The show runs through Sept. 30 at Aurora Theatre, 2081 Addison St. Tickets, at $32-$48, may be reserved at 510-843-4822 or www.auroratheatre.org.
"THE FISHERMAN'S WIFE": Steve Yockey's new play, which is making its world premiere, will open Impact Theatre's season Thursday in Berkeley.
The farce, inspired by a 200-year-old Japanese woodcut titled "The Dream of the Fisherman's Wife," turns the tale silly as it centers on the floundering marriage of a fisherman and his wife.
Trouble starts when the dissatisfied wife meets a traveling salesman and his bag of trouble. Things get more bizarre from there.
The show plays Thursdays through Sept 29 at La Val's Subterranean, 1834 Euclid Ave. Tickets, at $10-$20, may be reserved at http://impacttheatre.com.
Contact Pat Craig at email@example.com.
"Ah, Wilderness": Eugene O'Neill's warm and wistful play about the childhood he wished he'd had opens the annual O'Neill Festival, which this year marks the 75th anniversary of Tao House, the Danville home where the playwright wrote many of his most famous works.

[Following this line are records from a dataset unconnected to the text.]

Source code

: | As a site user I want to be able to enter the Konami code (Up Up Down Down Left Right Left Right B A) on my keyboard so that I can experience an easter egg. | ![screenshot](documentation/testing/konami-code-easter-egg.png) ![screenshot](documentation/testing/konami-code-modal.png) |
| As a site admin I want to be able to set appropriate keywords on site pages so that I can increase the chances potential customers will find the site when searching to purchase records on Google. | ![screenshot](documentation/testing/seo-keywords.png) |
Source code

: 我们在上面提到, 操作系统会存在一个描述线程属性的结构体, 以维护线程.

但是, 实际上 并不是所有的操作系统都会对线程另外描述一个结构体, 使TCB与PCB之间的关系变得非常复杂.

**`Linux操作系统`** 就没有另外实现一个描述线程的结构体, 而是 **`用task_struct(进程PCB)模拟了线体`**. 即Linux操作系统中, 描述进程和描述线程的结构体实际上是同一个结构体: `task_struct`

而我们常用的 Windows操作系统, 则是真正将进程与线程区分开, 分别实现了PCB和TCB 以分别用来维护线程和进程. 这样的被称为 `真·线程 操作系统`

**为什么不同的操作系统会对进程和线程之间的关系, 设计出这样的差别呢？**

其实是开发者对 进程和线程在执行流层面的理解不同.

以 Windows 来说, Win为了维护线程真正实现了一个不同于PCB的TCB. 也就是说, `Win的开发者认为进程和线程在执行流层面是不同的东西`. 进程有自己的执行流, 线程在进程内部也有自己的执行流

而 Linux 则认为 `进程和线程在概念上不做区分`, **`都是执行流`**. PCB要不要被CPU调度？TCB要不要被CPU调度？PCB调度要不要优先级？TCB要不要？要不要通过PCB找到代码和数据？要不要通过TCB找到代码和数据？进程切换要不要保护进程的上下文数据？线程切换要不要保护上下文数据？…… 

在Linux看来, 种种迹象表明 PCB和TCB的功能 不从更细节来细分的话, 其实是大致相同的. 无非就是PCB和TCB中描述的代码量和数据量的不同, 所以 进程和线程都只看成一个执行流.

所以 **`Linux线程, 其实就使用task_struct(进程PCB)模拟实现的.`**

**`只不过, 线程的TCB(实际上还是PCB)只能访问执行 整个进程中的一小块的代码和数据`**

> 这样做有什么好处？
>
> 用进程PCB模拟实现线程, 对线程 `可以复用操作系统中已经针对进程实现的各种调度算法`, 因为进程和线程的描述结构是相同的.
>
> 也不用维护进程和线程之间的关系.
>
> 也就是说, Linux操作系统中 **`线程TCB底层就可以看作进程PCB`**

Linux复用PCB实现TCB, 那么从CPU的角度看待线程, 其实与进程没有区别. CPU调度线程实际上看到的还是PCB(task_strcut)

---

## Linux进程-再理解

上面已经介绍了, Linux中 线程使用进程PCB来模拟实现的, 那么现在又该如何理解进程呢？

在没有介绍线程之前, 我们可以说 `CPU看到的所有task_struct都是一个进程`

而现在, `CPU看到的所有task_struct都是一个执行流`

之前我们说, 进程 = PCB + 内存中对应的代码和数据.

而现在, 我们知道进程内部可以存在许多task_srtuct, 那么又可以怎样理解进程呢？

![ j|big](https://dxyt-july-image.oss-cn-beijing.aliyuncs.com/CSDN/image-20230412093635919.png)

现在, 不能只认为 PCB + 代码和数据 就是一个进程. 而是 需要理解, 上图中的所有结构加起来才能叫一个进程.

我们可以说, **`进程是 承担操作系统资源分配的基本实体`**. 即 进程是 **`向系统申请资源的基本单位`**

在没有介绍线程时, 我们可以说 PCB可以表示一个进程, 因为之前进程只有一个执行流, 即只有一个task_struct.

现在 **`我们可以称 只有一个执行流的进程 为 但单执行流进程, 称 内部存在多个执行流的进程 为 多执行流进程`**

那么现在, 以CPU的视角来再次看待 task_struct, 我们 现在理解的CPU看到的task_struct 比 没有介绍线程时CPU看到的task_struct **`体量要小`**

The Role Players Ensemble Theatre production plays Fridays through Sundays Sept. 7-22 in the Village Theatre, 233 Front St., Danville. $20-$28; 925-314-3400, www.villagetheatreshows.com.
"All My Sons": Arthur Miller's tragedy, presented by Masquers Playhouse and directed by Dennis Lickteig, plays Friday through Sept. 29 at the Playhouse, 105 Park Place, Point Richmond; $20; 510-232-4031, www.masquers.org.